Brief: When you reach the line that holds "8: (168, 95)", start copying exactly and keep going through the final line of the data, leaving out pictures.

─── Extracted entries ───

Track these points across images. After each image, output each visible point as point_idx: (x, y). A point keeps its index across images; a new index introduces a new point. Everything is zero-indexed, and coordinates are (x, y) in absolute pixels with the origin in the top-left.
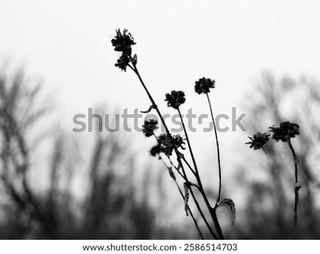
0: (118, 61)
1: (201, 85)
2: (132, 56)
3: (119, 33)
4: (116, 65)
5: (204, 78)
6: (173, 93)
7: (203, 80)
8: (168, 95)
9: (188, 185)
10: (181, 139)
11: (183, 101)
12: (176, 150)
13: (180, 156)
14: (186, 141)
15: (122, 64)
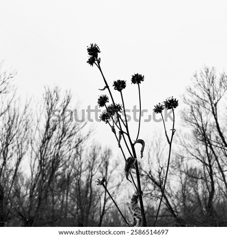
0: (89, 60)
1: (135, 78)
2: (98, 58)
3: (92, 45)
4: (88, 62)
5: (137, 74)
6: (119, 81)
7: (137, 75)
8: (115, 83)
9: (121, 132)
10: (120, 107)
11: (124, 87)
12: (117, 113)
13: (119, 116)
14: (123, 108)
15: (91, 62)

───

Answer to this exercise:
8: (168, 95)
9: (188, 185)
10: (181, 139)
11: (183, 101)
12: (176, 150)
13: (180, 156)
14: (186, 141)
15: (122, 64)
0: (89, 60)
1: (135, 78)
2: (98, 58)
3: (92, 45)
4: (88, 62)
5: (137, 74)
6: (119, 81)
7: (137, 75)
8: (115, 83)
9: (121, 132)
10: (120, 107)
11: (124, 87)
12: (117, 113)
13: (119, 116)
14: (123, 108)
15: (91, 62)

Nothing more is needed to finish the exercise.